Oleh: Tri Handoyo
Ki Menak Songkok mengumpulkan keluarga besarnya, adik-adik, paman dan sepupu serta orang-orang yang selama ini ikut berjuang membesarkan Gajah Unggul. Para wanita berkumpul di tempat terpisah, tapi ada pintu lebar yang menghubungkan kedua ruang itu, sehingga mereka masih bisa menyimak apapun pembicaraan di ruang utama.
"Aku merasa bersalah kepada romo!" ucap Ki Songkok dengan nada penuh penyesalan. "Kesalahan terbesarku adalah karena sangat mengaggumi Kanjeng Wotwesi. Tapi nasi sudah menjadi bubur. Kepada kalian semua, aku juga minta maaf!"
Impian indah keluarga besar Ki Ageng Menak porak-poranda. Wajah-wajah yang sedang berduka tidak lagi mampu disembunyikan.
"Selama ini," sambung Ki Songkok, "Romo mengajarkan kepada kita bahwa tidak ada istilah menyesali kegagalan dalam sebuah perjuangan. Tidak ada yang namanya merenungi pahitnya kekalahan. Kita diajarkan apa arti disiplin pribadi, tapi kebetulan saja kita tertumbuk pada bajingan besar. Seperti yang pernah dikatakan romo, dan beliau benar bahwa Kanjeng Wotwesi adalah pemimpin para bajingan! Untuk menebus kesalahanku, maka malam ini juga, akan aku hadapi penjahat busuk itu dengan bertarung sampai mati!"
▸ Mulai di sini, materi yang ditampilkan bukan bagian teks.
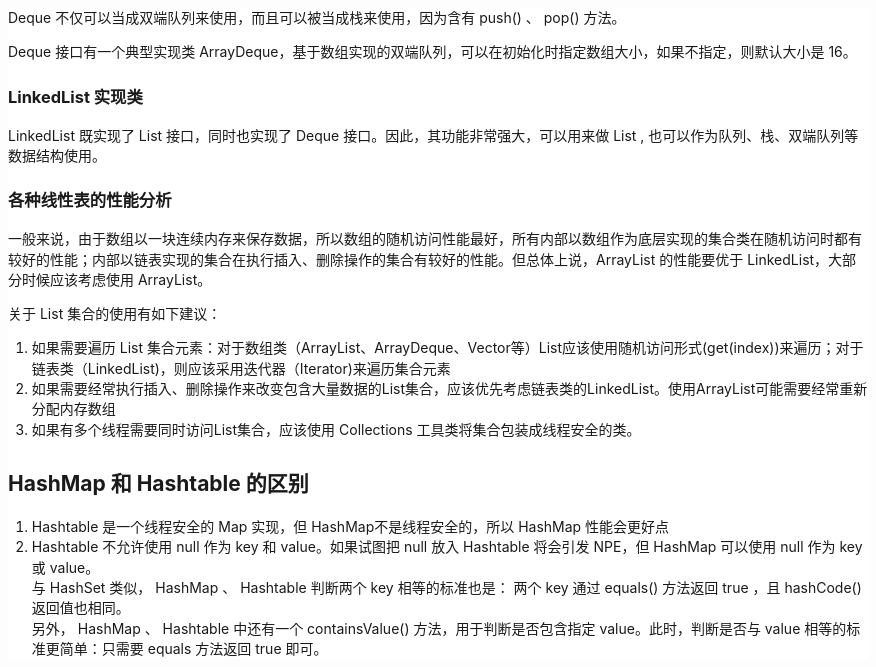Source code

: Deque 不仅可以当成双端队列来使用，而且可以被当成栈来使用，因为含有 push() 、 pop() 方法。

Deque 接口有一个典型实现类 ArrayDeque，基于数组实现的双端队列，可以在初始化时指定数组大小，如果不指定，则默认大小是 16。

### LinkedList 实现类
LinkedList 既实现了 List 接口，同时也实现了 Deque 接口。因此，其功能非常强大，可以用来做 List , 也可以作为队列、栈、双端队列等数据结构使用。

### 各种线性表的性能分析
一般来说，由于数组以一块连续内存来保存数据，所以数组的随机访问性能最好，所有内部以数组作为底层实现的集合类在随机访问时都有较好的性能；内部以链表实现的集合在执行插入、删除操作的集合有较好的性能。但总体上说，ArrayList 的性能要优于 LinkedList，大部分时候应该考虑使用 ArrayList。

关于 List 集合的使用有如下建议：
1. 如果需要遍历 List 集合元素：对于数组类（ArrayList、ArrayDeque、Vector等）List应该使用随机访问形式(get(index))来遍历；对于链表类（LinkedList)，则应该采用迭代器（Iterator)来遍历集合元素
2. 如果需要经常执行插入、删除操作来改变包含大量数据的List集合，应该优先考虑链表类的LinkedList。使用ArrayList可能需要经常重新分配内存数组
3. 如果有多个线程需要同时访问List集合，应该使用 Collections 工具类将集合包装成线程安全的类。

## HashMap 和 Hashtable 的区别
1. Hashtable 是一个线程安全的 Map 实现，但 HashMap不是线程安全的，所以 HashMap 性能会更好点
2. Hashtable 不允许使用 null 作为 key 和 value。如果试图把 null 放入 Hashtable 将会引发 NPE，但 HashMap 可以使用 null 作为 key 或 value。     
与 HashSet 类似， HashMap 、 Hashtable 判断两个 key 相等的标准也是： 两个 key 通过 equals() 方法返回 true ，且 hashCode() 返回值也相同。    
另外， HashMap 、 Hashtable 中还有一个 containsValue() 方法，用于判断是否包含指定 value。此时，判断是否与 value 相等的标准更简单：只需要 equals 方法返回 true 即可。
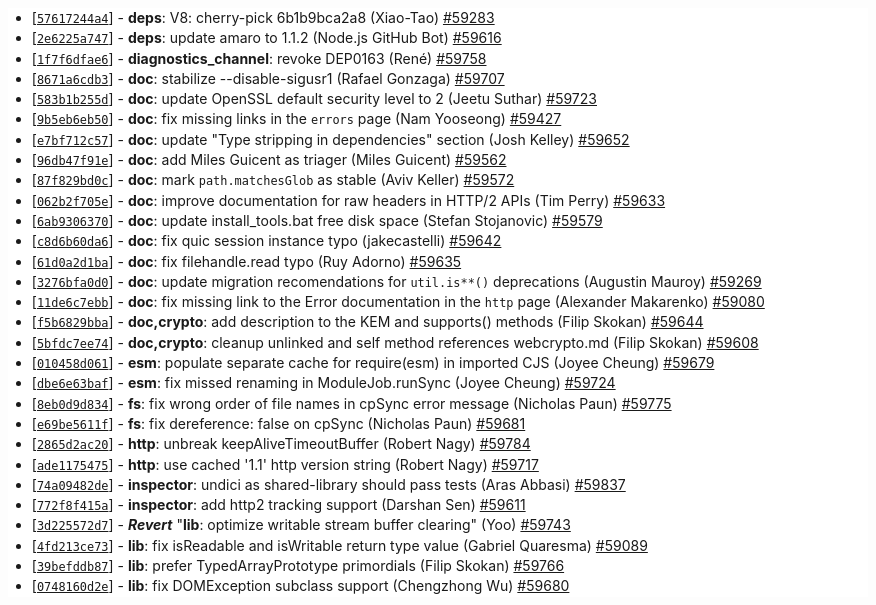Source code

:* \[[`57617244a4`](https://github.com/nodejs/node/commit/57617244a4)] - **deps**: V8: cherry-pick 6b1b9bca2a8 (Xiao-Tao) [#59283](https://github.com/nodejs/node/pull/59283)
* \[[`2e6225a747`](https://github.com/nodejs/node/commit/2e6225a747)] - **deps**: update amaro to 1.1.2 (Node.js GitHub Bot) [#59616](https://github.com/nodejs/node/pull/59616)
* \[[`1f7f6dfae6`](https://github.com/nodejs/node/commit/1f7f6dfae6)] - **diagnostics\_channel**: revoke DEP0163 (René) [#59758](https://github.com/nodejs/node/pull/59758)
* \[[`8671a6cdb3`](https://github.com/nodejs/node/commit/8671a6cdb3)] - **doc**: stabilize --disable-sigusr1 (Rafael Gonzaga) [#59707](https://github.com/nodejs/node/pull/59707)
* \[[`583b1b255d`](https://github.com/nodejs/node/commit/583b1b255d)] - **doc**: update OpenSSL default security level to 2 (Jeetu Suthar) [#59723](https://github.com/nodejs/node/pull/59723)
* \[[`9b5eb6eb50`](https://github.com/nodejs/node/commit/9b5eb6eb50)] - **doc**: fix missing links in the `errors` page (Nam Yooseong) [#59427](https://github.com/nodejs/node/pull/59427)
* \[[`e7bf712c57`](https://github.com/nodejs/node/commit/e7bf712c57)] - **doc**: update "Type stripping in dependencies" section (Josh Kelley) [#59652](https://github.com/nodejs/node/pull/59652)
* \[[`96db47f91e`](https://github.com/nodejs/node/commit/96db47f91e)] - **doc**: add Miles Guicent as triager (Miles Guicent) [#59562](https://github.com/nodejs/node/pull/59562)
* \[[`87f829bd0c`](https://github.com/nodejs/node/commit/87f829bd0c)] - **doc**: mark `path.matchesGlob` as stable (Aviv Keller) [#59572](https://github.com/nodejs/node/pull/59572)
* \[[`062b2f705e`](https://github.com/nodejs/node/commit/062b2f705e)] - **doc**: improve documentation for raw headers in HTTP/2 APIs (Tim Perry) [#59633](https://github.com/nodejs/node/pull/59633)
* \[[`6ab9306370`](https://github.com/nodejs/node/commit/6ab9306370)] - **doc**: update install\_tools.bat free disk space (Stefan Stojanovic) [#59579](https://github.com/nodejs/node/pull/59579)
* \[[`c8d6b60da6`](https://github.com/nodejs/node/commit/c8d6b60da6)] - **doc**: fix quic session instance typo (jakecastelli) [#59642](https://github.com/nodejs/node/pull/59642)
* \[[`61d0a2d1ba`](https://github.com/nodejs/node/commit/61d0a2d1ba)] - **doc**: fix filehandle.read typo (Ruy Adorno) [#59635](https://github.com/nodejs/node/pull/59635)
* \[[`3276bfa0d0`](https://github.com/nodejs/node/commit/3276bfa0d0)] - **doc**: update migration recomendations for `util.is**()` deprecations (Augustin Mauroy) [#59269](https://github.com/nodejs/node/pull/59269)
* \[[`11de6c7ebb`](https://github.com/nodejs/node/commit/11de6c7ebb)] - **doc**: fix missing link to the Error documentation in the `http` page (Alexander Makarenko) [#59080](https://github.com/nodejs/node/pull/59080)
* \[[`f5b6829bba`](https://github.com/nodejs/node/commit/f5b6829bba)] - **doc,crypto**: add description to the KEM and supports() methods (Filip Skokan) [#59644](https://github.com/nodejs/node/pull/59644)
* \[[`5bfdc7ee74`](https://github.com/nodejs/node/commit/5bfdc7ee74)] - **doc,crypto**: cleanup unlinked and self method references webcrypto.md (Filip Skokan) [#59608](https://github.com/nodejs/node/pull/59608)
* \[[`010458d061`](https://github.com/nodejs/node/commit/010458d061)] - **esm**: populate separate cache for require(esm) in imported CJS (Joyee Cheung) [#59679](https://github.com/nodejs/node/pull/59679)
* \[[`dbe6e63baf`](https://github.com/nodejs/node/commit/dbe6e63baf)] - **esm**: fix missed renaming in ModuleJob.runSync (Joyee Cheung) [#59724](https://github.com/nodejs/node/pull/59724)
* \[[`8eb0d9d834`](https://github.com/nodejs/node/commit/8eb0d9d834)] - **fs**: fix wrong order of file names in cpSync error message (Nicholas Paun) [#59775](https://github.com/nodejs/node/pull/59775)
* \[[`e69be5611f`](https://github.com/nodejs/node/commit/e69be5611f)] - **fs**: fix dereference: false on cpSync (Nicholas Paun) [#59681](https://github.com/nodejs/node/pull/59681)
* \[[`2865d2ac20`](https://github.com/nodejs/node/commit/2865d2ac20)] - **http**: unbreak keepAliveTimeoutBuffer (Robert Nagy) [#59784](https://github.com/nodejs/node/pull/59784)
* \[[`ade1175475`](https://github.com/nodejs/node/commit/ade1175475)] - **http**: use cached '1.1' http version string (Robert Nagy) [#59717](https://github.com/nodejs/node/pull/59717)
* \[[`74a09482de`](https://github.com/nodejs/node/commit/74a09482de)] - **inspector**: undici as shared-library should pass tests (Aras Abbasi) [#59837](https://github.com/nodejs/node/pull/59837)
* \[[`772f8f415a`](https://github.com/nodejs/node/commit/772f8f415a)] - **inspector**: add http2 tracking support (Darshan Sen) [#59611](https://github.com/nodejs/node/pull/59611)
* \[[`3d225572d7`](https://github.com/nodejs/node/commit/3d225572d7)] - _**Revert**_ "**lib**: optimize writable stream buffer clearing" (Yoo) [#59743](https://github.com/nodejs/node/pull/59743)
* \[[`4fd213ce73`](https://github.com/nodejs/node/commit/4fd213ce73)] - **lib**: fix isReadable and isWritable return type value (Gabriel Quaresma) [#59089](https://github.com/nodejs/node/pull/59089)
* \[[`39befddb87`](https://github.com/nodejs/node/commit/39befddb87)] - **lib**: prefer TypedArrayPrototype primordials (Filip Skokan) [#59766](https://github.com/nodejs/node/pull/59766)
* \[[`0748160d2e`](https://github.com/nodejs/node/commit/0748160d2e)] - **lib**: fix DOMException subclass support (Chengzhong Wu) [#59680](https://github.com/nodejs/node/pull/59680)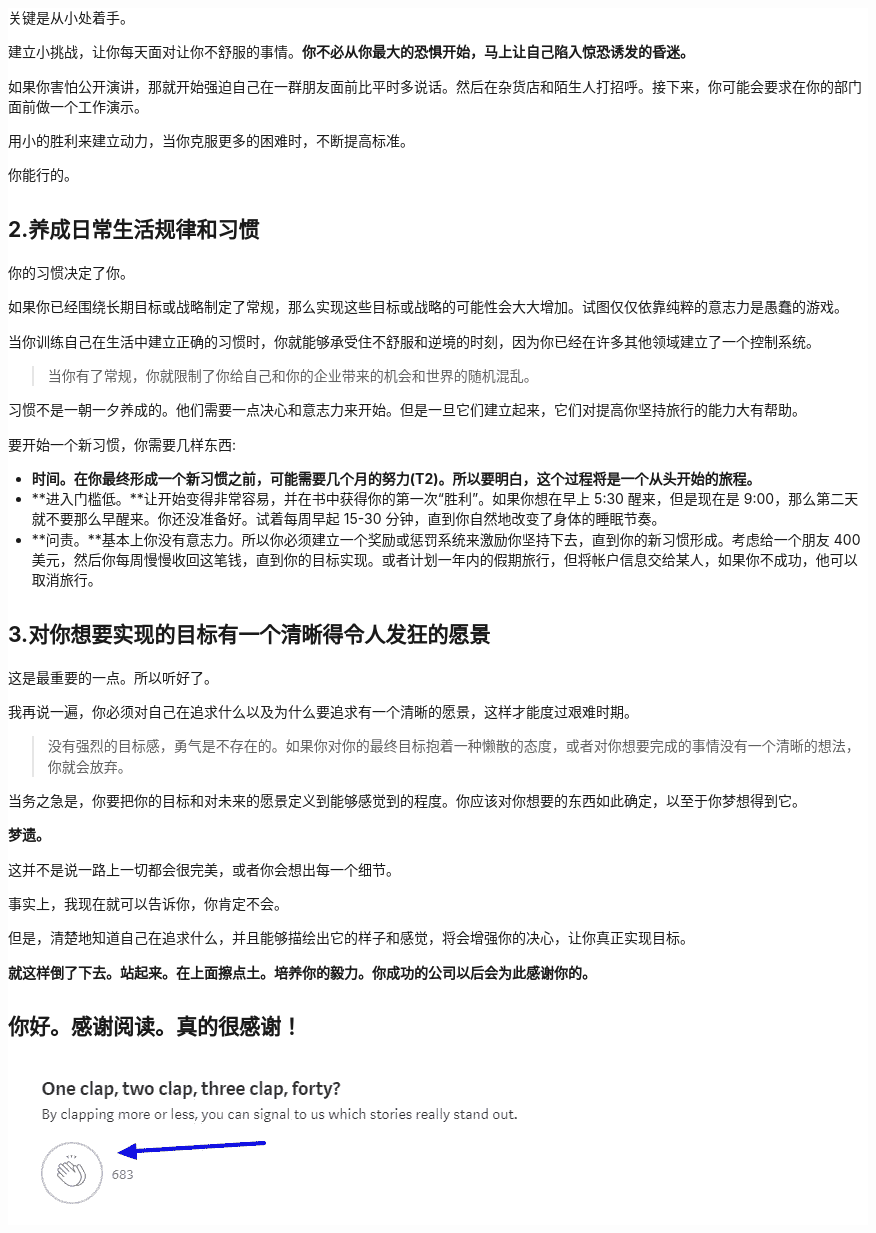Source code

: 关键是从小处着手。

建立小挑战，让你每天面对让你不舒服的事情。**你不必从你最大的恐惧开始，马上让自己陷入惊恐诱发的昏迷。**

如果你害怕公开演讲，那就开始强迫自己在一群朋友面前比平时多说话。然后在杂货店和陌生人打招呼。接下来，你可能会要求在你的部门面前做一个工作演示。

用小的胜利来建立动力，当你克服更多的困难时，不断提高标准。

你能行的。

## 2.养成日常生活规律和习惯

你的习惯决定了你。

如果你已经围绕长期目标或战略制定了常规，那么实现这些目标或战略的可能性会大大增加。试图仅仅依靠纯粹的意志力是愚蠢的游戏。

当你训练自己在生活中建立正确的习惯时，你就能够承受住不舒服和逆境的时刻，因为你已经在许多其他领域建立了一个控制系统。

> 当你有了常规，你就限制了你给自己和你的企业带来的机会和世界的随机混乱。

习惯不是一朝一夕养成的。他们需要一点决心和意志力来开始。但是一旦它们建立起来，它们对提高你坚持旅行的能力大有帮助。

要开始一个新习惯，你需要几样东西:

*   **时间。在你最终形成一个新习惯之前，可能需要几个月的努力(T2)。所以要明白，这个过程将是一个从头开始的旅程。**
*   **进入门槛低。**让开始变得非常容易，并在书中获得你的第一次“胜利”。如果你想在早上 5:30 醒来，但是现在是 9:00，那么第二天就不要那么早醒来。你还没准备好。试着每周早起 15-30 分钟，直到你自然地改变了身体的睡眠节奏。
*   **问责。**基本上你没有意志力。所以你必须建立一个奖励或惩罚系统来激励你坚持下去，直到你的新习惯形成。考虑给一个朋友 400 美元，然后你每周慢慢收回这笔钱，直到你的目标实现。或者计划一年内的假期旅行，但将帐户信息交给某人，如果你不成功，他可以取消旅行。

## 3.对你想要实现的目标有一个清晰得令人发狂的愿景

这是最重要的一点。所以听好了。

我再说一遍，你必须对自己在追求什么以及为什么要追求有一个清晰的愿景，这样才能度过艰难时期。

> 没有强烈的目标感，勇气是不存在的。如果你对你的最终目标抱着一种懒散的态度，或者对你想要完成的事情没有一个清晰的想法，你就会放弃。

当务之急是，你要把你的目标和对未来的愿景定义到能够感觉到的程度。你应该对你想要的东西如此确定，以至于你梦想得到它。

**梦遗。**

这并不是说一路上一切都会很完美，或者你会想出每一个细节。

事实上，我现在就可以告诉你，你肯定不会。

但是，清楚地知道自己在追求什么，并且能够描绘出它的样子和感觉，将会增强你的决心，让你真正实现目标。

**就这样倒了下去。站起来。在上面擦点土。培养你的毅力。你成功的公司以后会为此感谢你的。**

## 你好。感谢阅读。真的很感谢！

![](img/b8624a35e92839a077b8cf050e3309c3.png)
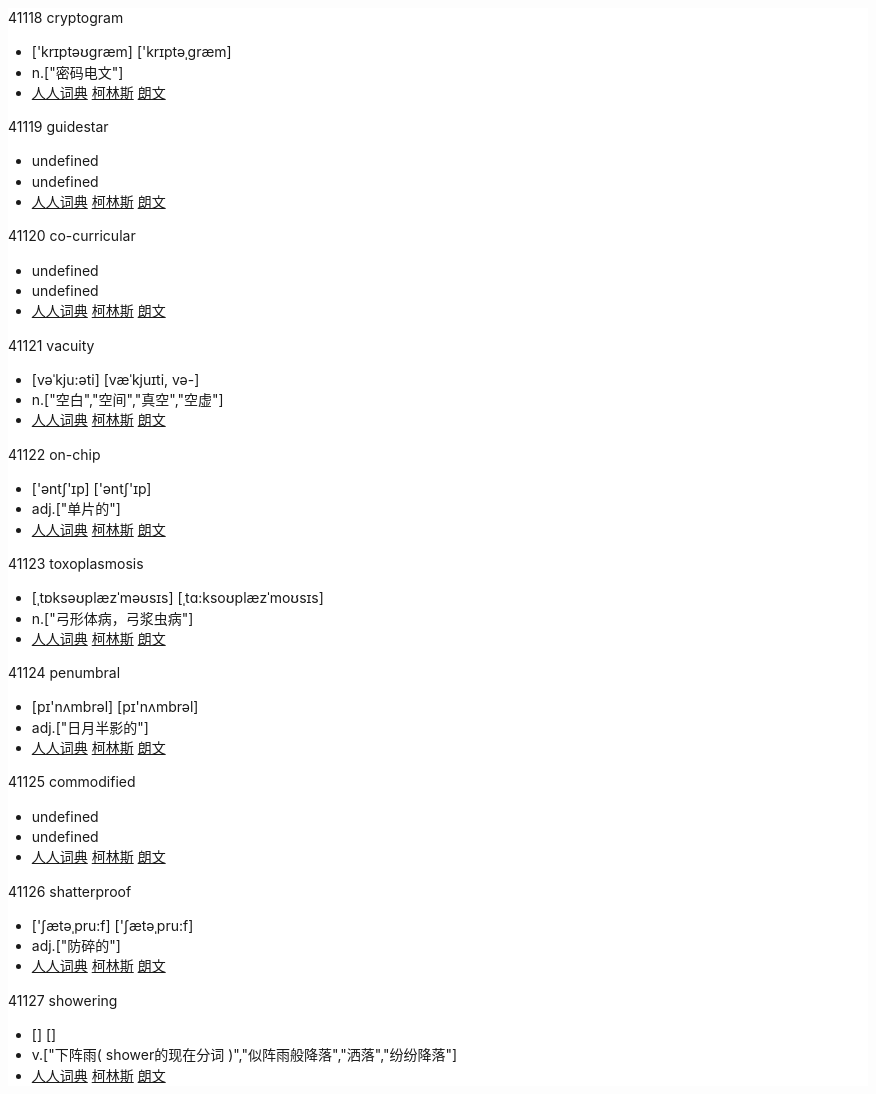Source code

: 41118 cryptogram 
- ['krɪptəʊgræm]  ['krɪptəˌgræm] 
- n.["密码电文"]   
- [人人词典](https://www.91dict.com/words?w=cryptogram) [柯林斯](https://www.collinsdictionary.com/zh/dictionary/english/cryptogram) [朗文](https://www.ldoceonline.com/dictionary/cryptogram) 

41119 guidestar 
- undefined 
- undefined 
- [人人词典](https://www.91dict.com/words?w=guidestar) [柯林斯](https://www.collinsdictionary.com/zh/dictionary/english/guidestar) [朗文](https://www.ldoceonline.com/dictionary/guidestar) 

41120 co-curricular 
- undefined 
- undefined 
- [人人词典](https://www.91dict.com/words?w=co-curricular) [柯林斯](https://www.collinsdictionary.com/zh/dictionary/english/co-curricular) [朗文](https://www.ldoceonline.com/dictionary/co-curricular) 

41121 vacuity 
- [vəˈkju:əti]  [væˈkjuɪti, və-] 
- n.["空白","空间","真空","空虚"]   
- [人人词典](https://www.91dict.com/words?w=vacuity) [柯林斯](https://www.collinsdictionary.com/zh/dictionary/english/vacuity) [朗文](https://www.ldoceonline.com/dictionary/vacuity) 

41122 on-chip 
- ['əntʃ'ɪp]  ['əntʃ'ɪp] 
- adj.["单片的"]   
- [人人词典](https://www.91dict.com/words?w=on-chip) [柯林斯](https://www.collinsdictionary.com/zh/dictionary/english/on-chip) [朗文](https://www.ldoceonline.com/dictionary/on-chip) 

41123 toxoplasmosis 
- [ˌtɒksəʊplæzˈməʊsɪs]  [ˌtɑ:ksoʊplæzˈmoʊsɪs] 
- n.["弓形体病，弓浆虫病"]   
- [人人词典](https://www.91dict.com/words?w=toxoplasmosis) [柯林斯](https://www.collinsdictionary.com/zh/dictionary/english/toxoplasmosis) [朗文](https://www.ldoceonline.com/dictionary/toxoplasmosis) 

41124 penumbral 
- [pɪ'nʌmbrəl]  [pɪ'nʌmbrəl] 
- adj.["日月半影的"]   
- [人人词典](https://www.91dict.com/words?w=penumbral) [柯林斯](https://www.collinsdictionary.com/zh/dictionary/english/penumbral) [朗文](https://www.ldoceonline.com/dictionary/penumbral) 

41125 commodified 
- undefined 
- undefined 
- [人人词典](https://www.91dict.com/words?w=commodified) [柯林斯](https://www.collinsdictionary.com/zh/dictionary/english/commodified) [朗文](https://www.ldoceonline.com/dictionary/commodified) 

41126 shatterproof 
- ['ʃætəˌpru:f]  ['ʃætəˌpru:f] 
- adj.["防碎的"]   
- [人人词典](https://www.91dict.com/words?w=shatterproof) [柯林斯](https://www.collinsdictionary.com/zh/dictionary/english/shatterproof) [朗文](https://www.ldoceonline.com/dictionary/shatterproof) 

41127 showering 
- []  [] 
- v.["下阵雨( shower的现在分词 )","似阵雨般降落","洒落","纷纷降落"]   
- [人人词典](https://www.91dict.com/words?w=showering) [柯林斯](https://www.collinsdictionary.com/zh/dictionary/english/showering) [朗文](https://www.ldoceonline.com/dictionary/showering)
Keluarga besar itu baru sadar kenapa Ki Songkok mengenakan baju bagus, lengkap dengan sebilah keris pusaka terselip di pinggang, serta ikat kepala.
"Jangan terbawa emosi, Kanda. Kita harus pikirkan jalan terbaik!" sahut Ki Krapak. Putera bungsu Ki Ageng Menak.
"Inilah jalan terbaik. Aku tidak akan meminta kalian untuk ikut bersama aku!"
"Apa Kanda pikir kami bisa berdiam diri saja melihat saudara kami bertempur bertaruh nyawa?" sahut Ki Menak Singo. Putera ke tiga Ki Ageng itu adalah salah seorang prajurit berpangkat cukup tinggi di Kerajaan Demak. "Bukankah selama ini badai puting beliung tidak kita pedulikan karena kebersamaan kita jauh lebih kuat. Lagi-lagi kita hanya perlu kebersamaan. Dengan bersama kita tidak pernah takut menghadapi maut!"
"Sepakat, kalau maut itu mengerikan, maka bersamalah yang membuatnya indah. Semua ini merupakan kesalahan kita, jadi kita semua juga harus berani bertanggung jawab!" Ki Menak Simo, putera ke dua menambahkan.